TRF-4 afronta Supremo e reforça perseguição a Lula

Esqueceram que o resultado desse julgamento pode servir para confirmar a suspeita geral que paira sobre o próprio tribunal regional

Foto: google imagens8ª Turma do TRF-4 insiste em perseguir Lula
8ª Turma do TRF-4 insiste em perseguir Lula

A decisão da 8ª Turma do Tribunal Regional Federal da 4ª Região (TRF-4), no sentido de ampliar a condenação do ex-presidente Luiz Inácio Lula da Silva, era esperada. Não poderia ser diferente, tal o nível de comprometimento desses desembargadores com a Operação Lava-Jato. É possível ir mais longe, e apontar indícios de que há clara motivação política por parte de um certo segmento do judiciário brasileiro, acusado de perseguir o petista, ao arrepio da legislação, contra todas as evidências de fraude processual no caso específico.

Seria a cristalização do lawfare, que pode ser traduzido por guerra jurídica, na qual a lei é usada como arma. Talvez, por isso, o TRF-4 condenou, mais uma vez, o ex-presidente em segunda instância, reforçando sua condição de inelegibilidade e procurando fechar o cerco contra ele, com a finalidade de voltar a prendê-lo. Mesmo com toda a desmoralização da Lava-Jato, em consequência das revelações do site The Intercept-Brasil, a posição do tribunal manteve o protocolo de criminalizar Lula, como se provas houvesse contra ele.
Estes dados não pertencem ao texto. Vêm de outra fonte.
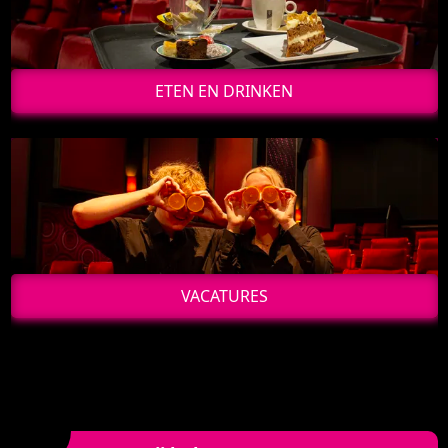
ETEN EN DRINKEN
VACATURES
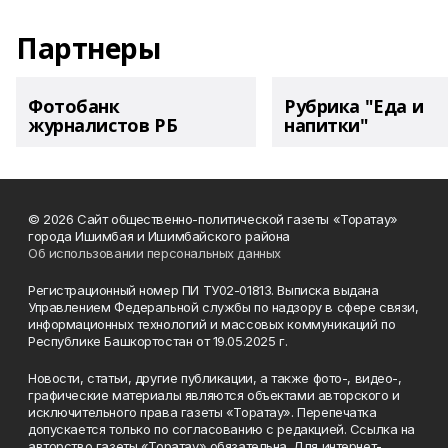
Партнеры
Фотобанк
Рубрика "Еда и
журналистов РБ
напитки"
© 2026 Сайт общественно-политической газеты «Торатау»
города Ишимбая и Ишимбайского района
Об использовании персональных данных
Регистрационный номер ПИ ТУ02-01813. Выписка выдана
Управлением Федеральной службы по надзору в сфере связи,
информационных технологий и массовых коммуникаций по
Республике Башкортостан от 19.05.2025 г.
Новости, статьи, другие публикации, а также фото-, видео-,
графические материалы являются объектами авторского и
исключительного права газеты «Торатау». Перепечатка
допускается только по согласованию с редакцией. Ссылка на
авторство газеты «Торатау» обязательна. Для интернет-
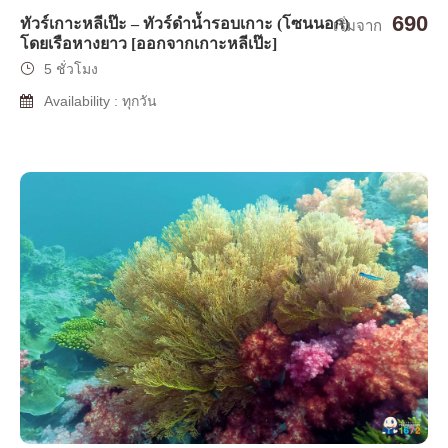
690
ทัวร์เกาะหลีเป๊ะ – ทัวร์ดำน้ำรอบเกาะ (โซนนอก)
เริ่มจาก
โดยเรือหางยาว [ออกจากเกาะหลีเป๊ะ]
5 ชั่วโมง
Availability : ทุกวัน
Além disso, determinado a condenar o ex-presidente, o tribunal regional desafiou o Supremo Tribunal Federal (STF), o que, em condições normais de temperatura e pressão do estado democrático de direito, seria algo gravíssimo, inclusive por tal insubordinação. As responsabilidades teriam que ser apuradas não apenas por meio da anulação do processo ou derrubada da condenação em segunda instância. Esses magistrados teriam que responder por seus atos junto ao Conselho Nacional de Justiça (CNJ).

Um tiro no pé

Mas como a democracia brasileira vive momento crítico, de fragilização e ameaças totalitárias, é provável que nada aconteça como punição aos desembargadores da 8ª Turma, aparentemente determinados em atuar de forma parcial, desconsiderando, por exemplo, que inexistem provas para sustentar outra condenação. O TRF-4 pode se desmoralizar por ter desconsiderado uma série de vícios no processo em que o ex-presidente foi condenado em primeira instância, supostamente por ter aceitado reformas num sítio que não é seu.

É o caso da sentença proferida por Gabriela Hardt, juíza substituta da 13ª Vara Federal, em Curitiba (PR). Conhecida como a juíza “copia-e-cola” ou “ctrl-c-ctrl-v”, ela simplesmente copiou trechos inteiros da sentença do então juiz Sérgio Moro, que condenou o petista no processo do triplex. Parece ter sido um tiro no pé. Em sua avaliação estratégica de curtíssimo prazo, os três desembargadores, ao condenarem Lula, teriam imaginado necessário e urgente o uso do poder que lhes foi outorgado para tentar trancafiá-lo de novo.

Provavelmente, esqueceram que o resultado desse julgamento pode servir para confirmar a suspeita geral que paira sobre o próprio tribunal regional, hoje carimbado, manchado pelo aspecto da parcialidade, por sua atuação político-partidário-ideológica. Essa condenação pode ter agradado uma parcela da população, sobretudo os lavajatistas, antipetistas por natureza, que se regozijaram ao receber a notícia de que o TRF-4 ampliou a pena de 12 anos e 11 meses, para 17 anos, um mês e 10 dias de prisão. Porém, terá sido um cálculo arriscadissimo.